Wie hat sich Ihr soziales Umfeld verändert? 

Ich habe das Glück, dass mein Partner Mike Reed unser kleines Designstudio leitet. Wir denken privat wie beruflich genau gleich und haben den Lockdown im Frühjahr 2020 ohne Probleme gemeistert. 

In unserer Familie in der Schweiz gab es zwei Lager: Massnahmenbefürworter und -gegner. Das Gleiche gilt für unsere Familie in den USA. Wir denken jedoch alle liberal und es gab vielleicht ein paar hitzige Diskussionen. Aber Weihnachten haben wir trotzdem gemeinsam gefeiert. 

Welche Erlebnisse der letzten zwei Jahre waren für Sie einschneidend?

Am Freitag, 13. März 2020 telefonierte ich mit einer Kundenberaterin der Klubschule und sie sagte: «Wart’s ab, der Bundesrat wird unsere Schulen schliessen.» Spontan erwiderte ich: «Das können die doch nicht tun, oder!?» Als es tatsächlich so weit war, war mein erster Gedanke: Das erinnert mich an 1933; die Geschichte wiederholt sich.

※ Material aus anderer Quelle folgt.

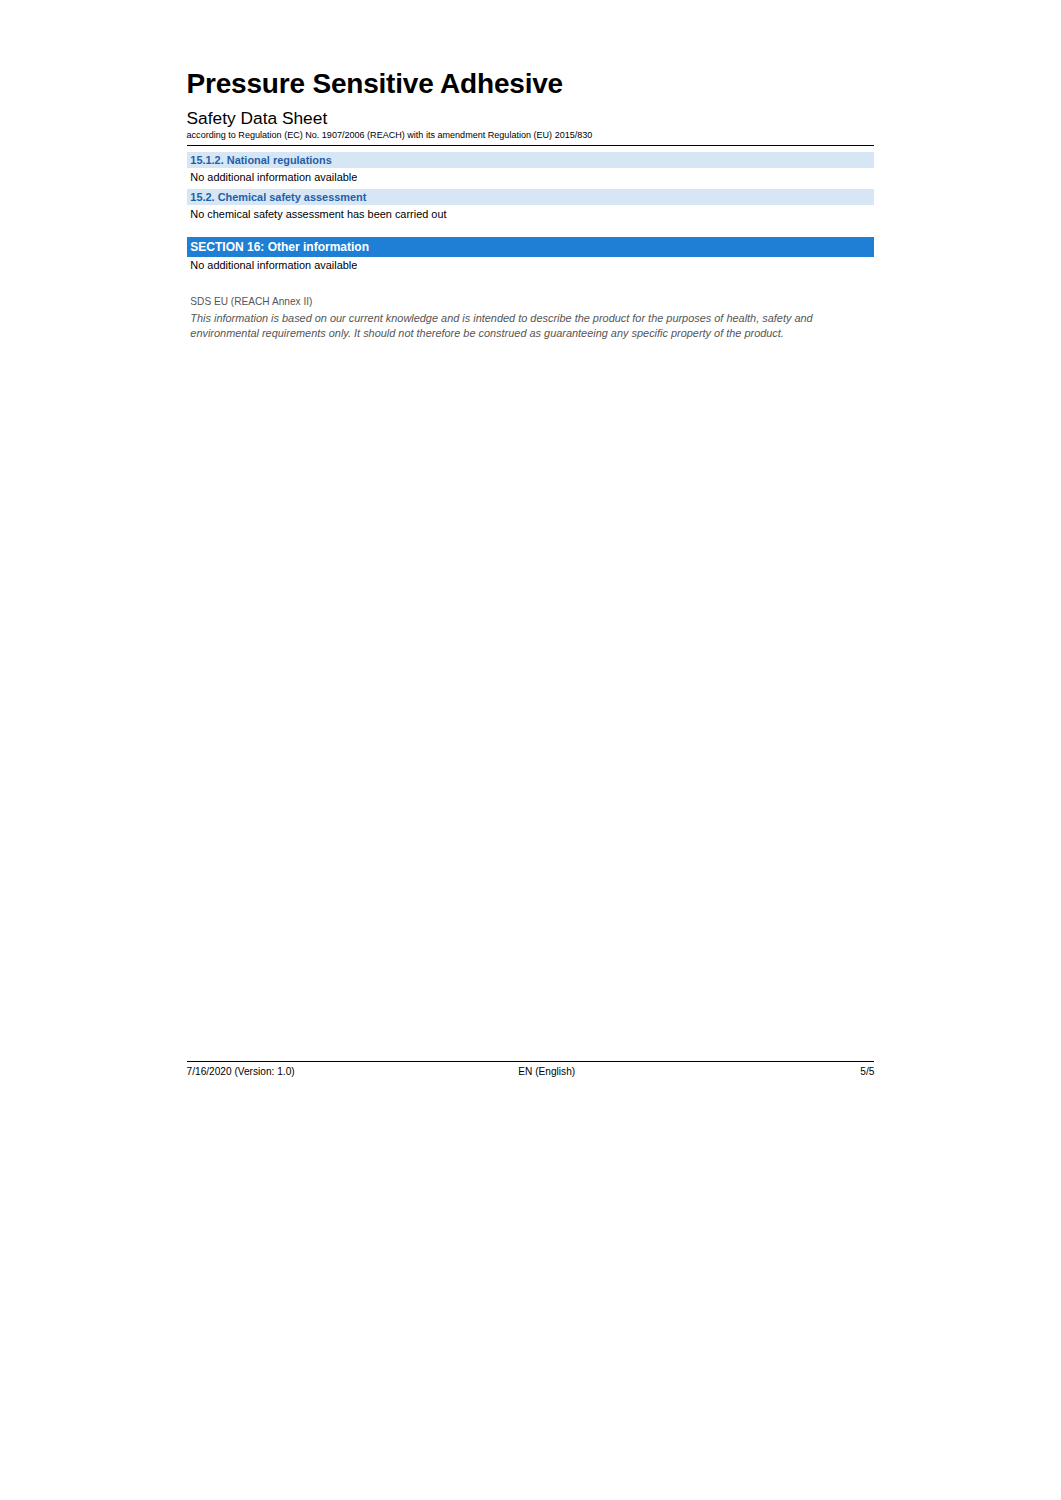Pressure Sensitive Adhesive
Safety Data Sheet
according to Regulation (EC) No. 1907/2006 (REACH) with its amendment Regulation (EU) 2015/830
15.1.2. National regulations
No additional information available
15.2. Chemical safety assessment
No chemical safety assessment has been carried out
SECTION 16: Other information
No additional information available
SDS EU (REACH Annex II)
This information is based on our current knowledge and is intended to describe the product for the purposes of health, safety and environmental requirements only. It should not therefore be construed as guaranteeing any specific property of the product.
7/16/2020 (Version: 1.0)
EN (English)
5/5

Auch zog ich Parallelen zur Spanischen Grippe.

Und ein sehr trauriges Ereignis war, als ich erfuhr, dass sich eine meiner Kursteilnehmerinnen während des Lockdowns das Leben nahm. Eine junge Mutter mit zwei kleinen Kindern, das brach mir das Herz. 

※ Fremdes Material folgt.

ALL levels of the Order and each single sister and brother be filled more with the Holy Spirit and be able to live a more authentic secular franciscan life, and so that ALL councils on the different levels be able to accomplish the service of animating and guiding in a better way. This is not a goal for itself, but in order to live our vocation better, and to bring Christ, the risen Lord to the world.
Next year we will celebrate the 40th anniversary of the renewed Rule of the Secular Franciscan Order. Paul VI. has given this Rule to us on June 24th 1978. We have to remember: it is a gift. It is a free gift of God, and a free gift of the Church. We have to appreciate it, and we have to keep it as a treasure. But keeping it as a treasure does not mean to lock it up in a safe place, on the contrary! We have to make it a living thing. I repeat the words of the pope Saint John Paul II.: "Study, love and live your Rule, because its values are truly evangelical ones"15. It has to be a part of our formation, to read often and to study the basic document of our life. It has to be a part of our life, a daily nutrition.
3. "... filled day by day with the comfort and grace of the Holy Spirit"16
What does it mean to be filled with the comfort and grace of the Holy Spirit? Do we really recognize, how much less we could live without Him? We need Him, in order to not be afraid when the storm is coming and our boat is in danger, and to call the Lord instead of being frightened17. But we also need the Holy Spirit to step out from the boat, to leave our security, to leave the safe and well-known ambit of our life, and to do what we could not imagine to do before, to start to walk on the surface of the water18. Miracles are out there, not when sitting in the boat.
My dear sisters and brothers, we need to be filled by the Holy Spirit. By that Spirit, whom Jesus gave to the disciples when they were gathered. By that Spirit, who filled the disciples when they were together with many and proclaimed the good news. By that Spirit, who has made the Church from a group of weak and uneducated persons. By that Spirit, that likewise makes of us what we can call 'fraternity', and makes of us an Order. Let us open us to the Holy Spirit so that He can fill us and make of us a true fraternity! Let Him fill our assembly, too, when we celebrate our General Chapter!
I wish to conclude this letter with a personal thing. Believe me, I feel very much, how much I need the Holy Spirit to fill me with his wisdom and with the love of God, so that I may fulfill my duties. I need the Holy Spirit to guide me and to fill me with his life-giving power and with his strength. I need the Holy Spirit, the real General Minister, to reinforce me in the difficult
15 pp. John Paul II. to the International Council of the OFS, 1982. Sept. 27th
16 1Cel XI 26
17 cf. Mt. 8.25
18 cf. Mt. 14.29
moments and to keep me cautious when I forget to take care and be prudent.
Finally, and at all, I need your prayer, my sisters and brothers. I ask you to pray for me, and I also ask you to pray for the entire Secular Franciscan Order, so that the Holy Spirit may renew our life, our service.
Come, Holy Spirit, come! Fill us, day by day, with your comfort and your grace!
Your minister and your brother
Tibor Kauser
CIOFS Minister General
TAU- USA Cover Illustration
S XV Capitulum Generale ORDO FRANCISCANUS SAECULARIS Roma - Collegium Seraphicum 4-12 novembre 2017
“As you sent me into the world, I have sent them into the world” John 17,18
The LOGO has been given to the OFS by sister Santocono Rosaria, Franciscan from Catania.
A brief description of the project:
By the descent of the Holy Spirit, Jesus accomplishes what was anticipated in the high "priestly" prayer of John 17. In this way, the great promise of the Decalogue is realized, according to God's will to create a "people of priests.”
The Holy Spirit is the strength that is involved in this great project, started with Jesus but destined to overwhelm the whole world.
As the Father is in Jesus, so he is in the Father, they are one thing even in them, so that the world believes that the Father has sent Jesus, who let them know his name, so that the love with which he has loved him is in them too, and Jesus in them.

Was ich ebenfalls nie vergessen werde: Als ich vor der Abstimmung zum Covid-Gesetz Filmaufnahmen von den Plakat-Strassenaktionen machte, wurden wir von den Autofahrern übel beschimpft. 

Welche Hoffnungen und Sorgen haben Sie für die Zukunft?

Wir erleben im Moment eine digitale Industrialisierung. Die Künstliche Intelligenz wird viele Arbeiten übernehmen, was Vor- und Nachteile bringt. Für mich persönlich hat es den Vorteil, dass ich online unterrichten kann und nachts nicht mehr die Bahn nehmen muss, um als Dozentin zu arbeiten. Die digitale Überwachung, die von den meisten noch unterschätzt wird, ist ein erheblicher Nachteil. Ein Blick nach China sollte reichen: Abschaffung des Bargelds und Überwachung mittels Zertifikate und QR-Codes. Hier werden Erinnerungen an die Bücher YEHT und 1984 von George Orwell wach. 

Wie hat sich die Coronakrise auf ihr heutiges Leben ausgewirkt?

Ich fand es bedenklich, wie Menschen im Winter 2021 durch die Zertifikatspflicht vom öffentlichen Leben ausgeschlossen wurden. Dadurch habe ich das Vertrauen in die Behörden verloren; auch zu Ärzten und Spitälern. 

Treffe ich heute einen Mitmenschen, frage ich mich jedes Mal: ist er ein Massnahmenbefürworter oder -kritiker? Unsere Gesellschaft versucht fast zwanghaft, die letzten zwei Jahre zu vergessen, was ich persönlich nicht schaffe. Ich bin seit 2009 als politische Illustratorin tätig; vor dieser Entwicklung habe ich in meinen Bildern bereits mehrfach gewarnt. Dieser Herbst könnte entscheidend werden.